• **Problem statement**
Give all of the listing again word for word, with images excluded.

* * *

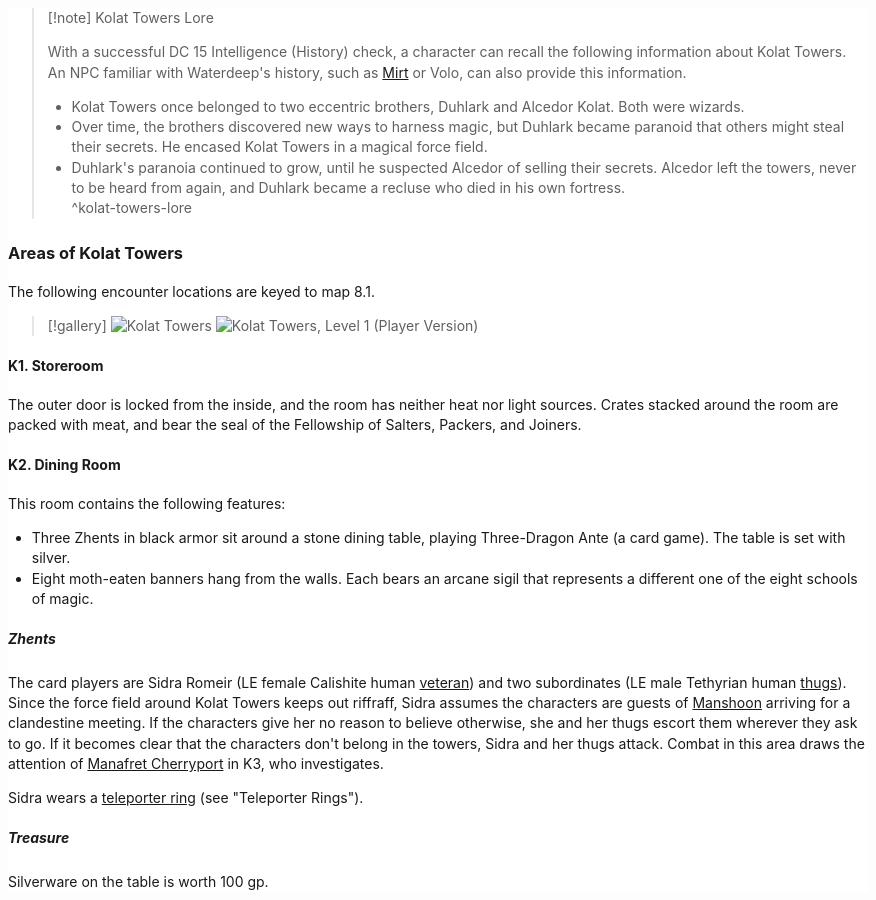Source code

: > [!note] Kolat Towers Lore
> 
> With a successful DC 15 Intelligence (History) check, a character can recall the following information about Kolat Towers. An NPC familiar with Waterdeep's history, such as [Mirt](3-Mechanics/CLI/bestiary/npc/mirt-wdh.md) or Volo, can also provide this information.
> 
> - Kolat Towers once belonged to two eccentric brothers, Duhlark and Alcedor Kolat. Both were wizards.  
> - Over time, the brothers discovered new ways to harness magic, but Duhlark became paranoid that others might steal their secrets. He encased Kolat Towers in a magical force field.  
> - Duhlark's paranoia continued to grow, until he suspected Alcedor of selling their secrets. Alcedor left the towers, never to be heard from again, and Duhlark became a recluse who died in his own fortress.  
^kolat-towers-lore

### Areas of Kolat Towers

The following encounter locations are keyed to map 8.1.

> [!gallery]
> ![Kolat Towers](adventure/WDH/Kolat-Towers-DM.webp#gallery)
> ![Kolat Towers, Level 1 (Player Version)](adventure/WDH/Kolat-Towers-L1.webp#gallery)

#### K1. Storeroom

The outer door is locked from the inside, and the room has neither heat nor light sources. Crates stacked around the room are packed with meat, and bear the seal of the Fellowship of Salters, Packers, and Joiners.

#### K2. Dining Room

This room contains the following features:

- Three Zhents in black armor sit around a stone dining table, playing Three-Dragon Ante (a card game). The table is set with silver.  
- Eight moth-eaten banners hang from the walls. Each bears an arcane sigil that represents a different one of the eight schools of magic.  

##### Zhents

The card players are Sidra Romeir (LE female Calishite human [veteran](3-Mechanics/CLI/bestiary/humanoid/veteran.md)) and two subordinates (LE male Tethyrian human [thugs](3-Mechanics/CLI/bestiary/humanoid/thug.md)). Since the force field around Kolat Towers keeps out riffraff, Sidra assumes the characters are guests of [Manshoon](3-Mechanics/CLI/bestiary/npc/manshoon-wdh.md) arriving for a clandestine meeting. If the characters give her no reason to believe otherwise, she and her thugs escort them wherever they ask to go. If it becomes clear that the characters don't belong in the towers, Sidra and her thugs attack. Combat in this area draws the attention of [Manafret Cherryport](3-Mechanics/CLI/bestiary/npc/manafret-cherryport-wdh.md) in K3, who investigates.

Sidra wears a [teleporter ring](3-Mechanics/CLI/items/teleporter-ring-wdh.md) (see "Teleporter Rings").

##### Treasure

Silverware on the table is worth 100 gp.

* * *

• **Output below**
Source code

: > [!note] Kolat Towers Lore
> 
> With a successful DC 15 Intelligence (History) check, a character can recall the following information about Kolat Towers. An NPC familiar with Waterdeep's history, such as [Mirt](3-Mechanics/CLI/bestiary/npc/mirt-wdh.md) or Volo, can also provide this information.
> 
> - Kolat Towers once belonged to two eccentric brothers, Duhlark and Alcedor Kolat. Both were wizards.  
> - Over time, the brothers discovered new ways to harness magic, but Duhlark became paranoid that others might steal their secrets. He encased Kolat Towers in a magical force field.  
> - Duhlark's paranoia continued to grow, until he suspected Alcedor of selling their secrets. Alcedor left the towers, never to be heard from again, and Duhlark became a recluse who died in his own fortress.  
^kolat-towers-lore

### Areas of Kolat Towers

The following encounter locations are keyed to map 8.1.

> [!gallery]
> ![Kolat Towers](adventure/WDH/Kolat-Towers-DM.webp#gallery)
> ![Kolat Towers, Level 1 (Player Version)](adventure/WDH/Kolat-Towers-L1.webp#gallery)

#### K1. Storeroom

The outer door is locked from the inside, and the room has neither heat nor light sources. Crates stacked around the room are packed with meat, and bear the seal of the Fellowship of Salters, Packers, and Joiners.

#### K2. Dining Room

This room contains the following features:

- Three Zhents in black armor sit around a stone dining table, playing Three-Dragon Ante (a card game). The table is set with silver.  
- Eight moth-eaten banners hang from the walls. Each bears an arcane sigil that represents a different one of the eight schools of magic.  

##### Zhents

The card players are Sidra Romeir (LE female Calishite human [veteran](3-Mechanics/CLI/bestiary/humanoid/veteran.md)) and two subordinates (LE male Tethyrian human [thugs](3-Mechanics/CLI/bestiary/humanoid/thug.md)). Since the force field around Kolat Towers keeps out riffraff, Sidra assumes the characters are guests of [Manshoon](3-Mechanics/CLI/bestiary/npc/manshoon-wdh.md) arriving for a clandestine meeting. If the characters give her no reason to believe otherwise, she and her thugs escort them wherever they ask to go. If it becomes clear that the characters don't belong in the towers, Sidra and her thugs attack. Combat in this area draws the attention of [Manafret Cherryport](3-Mechanics/CLI/bestiary/npc/manafret-cherryport-wdh.md) in K3, who investigates.

Sidra wears a [teleporter ring](3-Mechanics/CLI/items/teleporter-ring-wdh.md) (see "Teleporter Rings").

##### Treasure

Silverware on the table is worth 100 gp.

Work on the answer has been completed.